Meet The Champion: Perl Weekly Challenge - 026

Monday, Sep 23, 2019| Tags: Perl, Raku


Welcome to the weekly series “Meet The Champion”.

Last week we spoke to Yet Ebreo, the winner of Perl Weekly Challenge - 025.

Today we are talking to the Perl Weekly Challenge - 026 winner Roger Bell_West. I hope you are going to enjoy the interview.



Mohammad: Tell us about your technical background?

Roger: I was a hobbyist in the early 1980s (along with what seemed like everyone else in the UK in the wake of the BBC Micro), and it gradually developed into something people would pay me for. I still sometimes find myself caring about wasted bytes, when a modern system probably doesn’t care about wasted megabytes. I’ve never had any formal computing training, unless you count the one-day introduction to Cisco routers.


Mohammad: How/When did you start using Perl/Raku?

Roger: In 1998-1999, I’d been noodling around with Awk and Rexx because C was never a good match for the way I think, and my boss at the time suggested I pick up some Perl too. I remember objecting strongly to sigils (why do I need a special character in front of each variable to tell me it’s a variable?) but otherwise it was an excellent fit for me. I still tend to write small command-line programs in the Unix tradition, to do one thing well and then exit, so Perl5 with its relatively short startup time continues to be my language of choice.

Perl6 is another matter entirely. I didn’t touch it until I started doing the Challenges. There are bits of it I like a great deal, like Date, SetHash and Rational, though the virtual machine startup time is stopping me from using it more widely.


Mohammad: How did you come to know about “Perl Weekly Challenge”?

Roger: I met Neil Bowers after I moved out of London to near High Wycombe, and read one of his blog posts that mentioned “The Weekly Challenge - 014”.


Mohammad: What do you like the most about “Perl Weekly Challenge”?

Roger: A wide range of different problems, sometimes in a field I know something about, sometimes not. I’ve played a little in spoj, but its problems tend to be very mathematically-orientated, which gets samey after a while.


Mohammad: Is there any thing you would like to change?

Roger: In my ideal setup, there’d be a standard interface and a test suite for the code to pass (as it might be, “write a function named X that takes parameters Y, Z and returns the result as a hashref”) – or even an extension of this to executable parameters so that it could be done with different languages too. But obviously that would be a whole bunch more work for you.


Mohammad: How much time you dedicate every week to “Perl Weekly Challenge”?

Roger: Usually I get started during the first slack time after I arrive at work on a Monday morning (I work from home but work and non-work time are strictly segmented). The time depends on the problem, but usually an hour or so.


Mohammad: Do you checkout others solutions and who is your favourite?

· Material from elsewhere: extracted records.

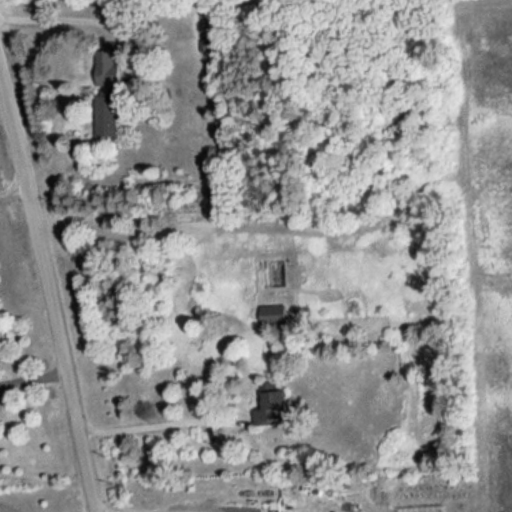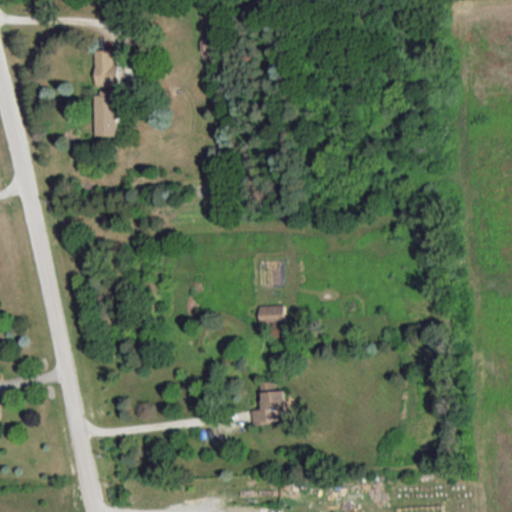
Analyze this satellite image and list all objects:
road: (67, 17)
building: (109, 67)
building: (108, 113)
road: (13, 185)
road: (49, 286)
building: (273, 313)
building: (273, 403)
road: (146, 424)
road: (162, 509)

Roger: One of the reasons I try to do the challenge fairly quickly is to avoid the temptation to see how other people have tackled it – I tend to go for a black box approach. Sometimes I’ll take a look later, though, just to see how people have approached it – especially in Perl6 where I don’t really regard myself as fluent yet.


Mohammad: What do you suggest someone just started the weekly challenge?

Roger: Mostly, have fun. I code because I enjoy coding; it’s nice that people pay me to do it, but I wouldn’t still be in this line of work if I didn’t also like it. If you don’t already know the problem space, don’t be afraid to go out looking for standard algorithmic solutions which you can then implement in your own code.


Mohammad: Do you find the website user friendly? What do you like most?

Roger: I’d really like an RSS feed, and it would be nice if the github instructions were on the site as well as on the github repo, but otherwise it seems fine.


Mohammad: Anything else you would to like share with us?

Roger: Just to say thanks for putting in the work to get this up and running, and continuing to give us interesting problems to solve.